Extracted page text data
=== Section Start ===

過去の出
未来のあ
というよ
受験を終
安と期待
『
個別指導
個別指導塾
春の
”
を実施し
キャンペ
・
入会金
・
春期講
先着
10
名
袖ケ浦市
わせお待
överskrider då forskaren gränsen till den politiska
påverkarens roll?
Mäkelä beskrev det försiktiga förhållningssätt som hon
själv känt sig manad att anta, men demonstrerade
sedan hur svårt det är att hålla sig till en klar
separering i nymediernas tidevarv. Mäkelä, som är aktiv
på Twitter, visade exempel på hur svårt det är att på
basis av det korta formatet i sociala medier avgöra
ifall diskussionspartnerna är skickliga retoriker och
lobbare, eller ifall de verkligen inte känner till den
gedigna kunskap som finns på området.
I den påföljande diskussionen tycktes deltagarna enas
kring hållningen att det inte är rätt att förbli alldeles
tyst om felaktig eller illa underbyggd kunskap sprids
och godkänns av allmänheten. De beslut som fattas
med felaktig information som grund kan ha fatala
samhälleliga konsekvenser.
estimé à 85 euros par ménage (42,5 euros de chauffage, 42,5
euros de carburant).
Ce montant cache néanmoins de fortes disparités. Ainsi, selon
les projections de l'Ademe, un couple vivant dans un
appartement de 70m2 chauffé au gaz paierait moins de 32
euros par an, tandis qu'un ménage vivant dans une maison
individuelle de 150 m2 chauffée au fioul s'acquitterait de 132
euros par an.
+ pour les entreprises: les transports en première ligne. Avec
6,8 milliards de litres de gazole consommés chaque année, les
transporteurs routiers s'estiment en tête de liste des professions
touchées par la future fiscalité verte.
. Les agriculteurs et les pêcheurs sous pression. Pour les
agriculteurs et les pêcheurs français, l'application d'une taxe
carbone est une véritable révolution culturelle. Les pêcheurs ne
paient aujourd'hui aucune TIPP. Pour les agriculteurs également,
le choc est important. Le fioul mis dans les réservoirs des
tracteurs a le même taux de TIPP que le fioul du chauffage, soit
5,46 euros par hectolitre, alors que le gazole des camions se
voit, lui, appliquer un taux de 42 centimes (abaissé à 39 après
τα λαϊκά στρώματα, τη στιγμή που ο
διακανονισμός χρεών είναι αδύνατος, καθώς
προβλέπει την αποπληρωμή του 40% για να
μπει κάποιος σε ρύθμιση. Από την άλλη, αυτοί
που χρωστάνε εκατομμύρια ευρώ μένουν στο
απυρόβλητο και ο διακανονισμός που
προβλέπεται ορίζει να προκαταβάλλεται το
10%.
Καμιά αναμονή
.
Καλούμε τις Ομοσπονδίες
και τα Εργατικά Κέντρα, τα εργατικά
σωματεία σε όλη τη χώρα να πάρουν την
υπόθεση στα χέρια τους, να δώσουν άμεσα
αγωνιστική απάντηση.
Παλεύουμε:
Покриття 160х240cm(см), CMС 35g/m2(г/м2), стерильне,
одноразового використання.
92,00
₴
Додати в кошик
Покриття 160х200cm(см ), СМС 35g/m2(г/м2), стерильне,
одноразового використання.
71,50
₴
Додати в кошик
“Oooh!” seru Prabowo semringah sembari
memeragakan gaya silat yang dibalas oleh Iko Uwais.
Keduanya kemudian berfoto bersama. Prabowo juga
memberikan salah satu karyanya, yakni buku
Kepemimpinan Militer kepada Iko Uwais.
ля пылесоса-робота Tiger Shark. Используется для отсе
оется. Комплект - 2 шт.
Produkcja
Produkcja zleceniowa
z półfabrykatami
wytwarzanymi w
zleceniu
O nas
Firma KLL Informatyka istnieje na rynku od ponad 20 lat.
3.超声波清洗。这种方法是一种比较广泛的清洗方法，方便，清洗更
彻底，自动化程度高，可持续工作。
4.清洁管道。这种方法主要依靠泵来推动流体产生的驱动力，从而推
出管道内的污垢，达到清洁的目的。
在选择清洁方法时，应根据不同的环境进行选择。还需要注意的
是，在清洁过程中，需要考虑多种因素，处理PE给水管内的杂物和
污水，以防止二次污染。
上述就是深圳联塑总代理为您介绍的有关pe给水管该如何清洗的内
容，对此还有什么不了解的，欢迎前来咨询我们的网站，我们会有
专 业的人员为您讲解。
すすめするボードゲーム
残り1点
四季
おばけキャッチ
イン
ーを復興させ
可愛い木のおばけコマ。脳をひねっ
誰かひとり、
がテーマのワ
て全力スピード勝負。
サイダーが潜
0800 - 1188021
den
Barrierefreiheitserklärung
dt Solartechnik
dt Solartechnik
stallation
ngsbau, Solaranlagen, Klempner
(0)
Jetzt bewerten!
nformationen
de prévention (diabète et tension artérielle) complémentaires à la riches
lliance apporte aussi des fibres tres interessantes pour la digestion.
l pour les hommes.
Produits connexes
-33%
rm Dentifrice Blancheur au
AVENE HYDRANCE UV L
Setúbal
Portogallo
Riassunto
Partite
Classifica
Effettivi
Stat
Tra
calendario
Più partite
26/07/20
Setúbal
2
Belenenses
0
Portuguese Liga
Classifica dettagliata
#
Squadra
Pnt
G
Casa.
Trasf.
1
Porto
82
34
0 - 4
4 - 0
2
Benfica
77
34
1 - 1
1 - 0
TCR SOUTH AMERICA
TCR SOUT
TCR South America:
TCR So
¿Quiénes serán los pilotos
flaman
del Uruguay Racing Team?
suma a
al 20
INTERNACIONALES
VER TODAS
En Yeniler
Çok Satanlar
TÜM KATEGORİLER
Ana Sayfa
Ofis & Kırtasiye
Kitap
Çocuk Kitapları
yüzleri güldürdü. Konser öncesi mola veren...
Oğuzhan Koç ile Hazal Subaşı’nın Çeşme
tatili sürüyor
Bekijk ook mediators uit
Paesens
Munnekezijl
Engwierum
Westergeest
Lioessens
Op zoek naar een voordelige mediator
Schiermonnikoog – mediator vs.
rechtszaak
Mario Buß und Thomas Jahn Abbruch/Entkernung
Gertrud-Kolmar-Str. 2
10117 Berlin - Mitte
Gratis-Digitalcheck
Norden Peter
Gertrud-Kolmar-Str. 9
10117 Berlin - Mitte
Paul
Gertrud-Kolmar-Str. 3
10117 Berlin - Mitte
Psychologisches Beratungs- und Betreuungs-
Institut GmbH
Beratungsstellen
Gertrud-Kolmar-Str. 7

=== Section End ===

EXERCISE INSTRUCTIONS
Copy every line of the listing above word for word, without changing anything.

RESULT OF THIS TASK
過去の出
未来のあ
というよ
受験を終
安と期待
『
個別指導
個別指導塾
春の
”
を実施し
キャンペ
・
入会金
・
春期講
先着
10
名
袖ケ浦市
わせお待
överskrider då forskaren gränsen till den politiska
påverkarens roll?
Mäkelä beskrev det försiktiga förhållningssätt som hon
själv känt sig manad att anta, men demonstrerade
sedan hur svårt det är att hålla sig till en klar
separering i nymediernas tidevarv. Mäkelä, som är aktiv
på Twitter, visade exempel på hur svårt det är att på
basis av det korta formatet i sociala medier avgöra
ifall diskussionspartnerna är skickliga retoriker och
lobbare, eller ifall de verkligen inte känner till den
gedigna kunskap som finns på området.
I den påföljande diskussionen tycktes deltagarna enas
kring hållningen att det inte är rätt att förbli alldeles
tyst om felaktig eller illa underbyggd kunskap sprids
och godkänns av allmänheten. De beslut som fattas
med felaktig information som grund kan ha fatala
samhälleliga konsekvenser.
estimé à 85 euros par ménage (42,5 euros de chauffage, 42,5
euros de carburant).
Ce montant cache néanmoins de fortes disparités. Ainsi, selon
les projections de l'Ademe, un couple vivant dans un
appartement de 70m2 chauffé au gaz paierait moins de 32
euros par an, tandis qu'un ménage vivant dans une maison
individuelle de 150 m2 chauffée au fioul s'acquitterait de 132
euros par an.
+ pour les entreprises: les transports en première ligne. Avec
6,8 milliards de litres de gazole consommés chaque année, les
transporteurs routiers s'estiment en tête de liste des professions
touchées par la future fiscalité verte.
. Les agriculteurs et les pêcheurs sous pression. Pour les
agriculteurs et les pêcheurs français, l'application d'une taxe
carbone est une véritable révolution culturelle. Les pêcheurs ne
paient aujourd'hui aucune TIPP. Pour les agriculteurs également,
le choc est important. Le fioul mis dans les réservoirs des
tracteurs a le même taux de TIPP que le fioul du chauffage, soit
5,46 euros par hectolitre, alors que le gazole des camions se
voit, lui, appliquer un taux de 42 centimes (abaissé à 39 après
τα λαϊκά στρώματα, τη στιγμή που ο
διακανονισμός χρεών είναι αδύνατος, καθώς
προβλέπει την αποπληρωμή του 40% για να
μπει κάποιος σε ρύθμιση. Από την άλλη, αυτοί
που χρωστάνε εκατομμύρια ευρώ μένουν στο
απυρόβλητο και ο διακανονισμός που
προβλέπεται ορίζει να προκαταβάλλεται το
10%.
Καμιά αναμονή
.
Καλούμε τις Ομοσπονδίες
και τα Εργατικά Κέντρα, τα εργατικά
σωματεία σε όλη τη χώρα να πάρουν την
υπόθεση στα χέρια τους, να δώσουν άμεσα
αγωνιστική απάντηση.
Παλεύουμε:
Покриття 160х240cm(см), CMС 35g/m2(г/м2), стерильне,
одноразового використання.
92,00
₴
Додати в кошик
Покриття 160х200cm(см ), СМС 35g/m2(г/м2), стерильне,
одноразового використання.
71,50
₴
Додати в кошик
“Oooh!” seru Prabowo semringah sembari
memeragakan gaya silat yang dibalas oleh Iko Uwais.
Keduanya kemudian berfoto bersama. Prabowo juga
memberikan salah satu karyanya, yakni buku
Kepemimpinan Militer kepada Iko Uwais.
ля пылесоса-робота Tiger Shark. Используется для отсе
оется. Комплект - 2 шт.
Produkcja
Produkcja zleceniowa
z półfabrykatami
wytwarzanymi w
zleceniu
O nas
Firma KLL Informatyka istnieje na rynku od ponad 20 lat.
3.超声波清洗。这种方法是一种比较广泛的清洗方法，方便，清洗更
彻底，自动化程度高，可持续工作。
4.清洁管道。这种方法主要依靠泵来推动流体产生的驱动力，从而推
出管道内的污垢，达到清洁的目的。
在选择清洁方法时，应根据不同的环境进行选择。还需要注意的
是，在清洁过程中，需要考虑多种因素，处理PE给水管内的杂物和
污水，以防止二次污染。
上述就是深圳联塑总代理为您介绍的有关pe给水管该如何清洗的内
容，对此还有什么不了解的，欢迎前来咨询我们的网站，我们会有
专 业的人员为您讲解。
すすめするボードゲーム
残り1点
四季
おばけキャッチ
イン
ーを復興させ
可愛い木のおばけコマ。脳をひねっ
誰かひとり、
がテーマのワ
て全力スピード勝負。
サイダーが潜
0800 - 1188021
den
Barrierefreiheitserklärung
dt Solartechnik
dt Solartechnik
stallation
ngsbau, Solaranlagen, Klempner
(0)
Jetzt bewerten!
nformationen
de prévention (diabète et tension artérielle) complémentaires à la riches
lliance apporte aussi des fibres tres interessantes pour la digestion.
l pour les hommes.
Produits connexes
-33%
rm Dentifrice Blancheur au
AVENE HYDRANCE UV L
Setúbal
Portogallo
Riassunto
Partite
Classifica
Effettivi
Stat
Tra
calendario
Più partite
26/07/20
Setúbal
2
Belenenses
0
Portuguese Liga
Classifica dettagliata
#
Squadra
Pnt
G
Casa.
Trasf.
1
Porto
82
34
0 - 4
4 - 0
2
Benfica
77
34
1 - 1
1 - 0
TCR SOUTH AMERICA
TCR SOUT
TCR South America:
TCR So
¿Quiénes serán los pilotos
flaman
del Uruguay Racing Team?
suma a
al 20
INTERNACIONALES
VER TODAS
En Yeniler
Çok Satanlar
TÜM KATEGORİLER
Ana Sayfa
Ofis & Kırtasiye
Kitap
Çocuk Kitapları
yüzleri güldürdü. Konser öncesi mola veren...
Oğuzhan Koç ile Hazal Subaşı’nın Çeşme
tatili sürüyor
Bekijk ook mediators uit
Paesens
Munnekezijl
Engwierum
Westergeest
Lioessens
Op zoek naar een voordelige mediator
Schiermonnikoog – mediator vs.
rechtszaak
Mario Buß und Thomas Jahn Abbruch/Entkernung
Gertrud-Kolmar-Str. 2
10117 Berlin - Mitte
Gratis-Digitalcheck
Norden Peter
Gertrud-Kolmar-Str. 9
10117 Berlin - Mitte
Paul
Gertrud-Kolmar-Str. 3
10117 Berlin - Mitte
Psychologisches Beratungs- und Betreuungs-
Institut GmbH
Beratungsstellen
Gertrud-Kolmar-Str. 7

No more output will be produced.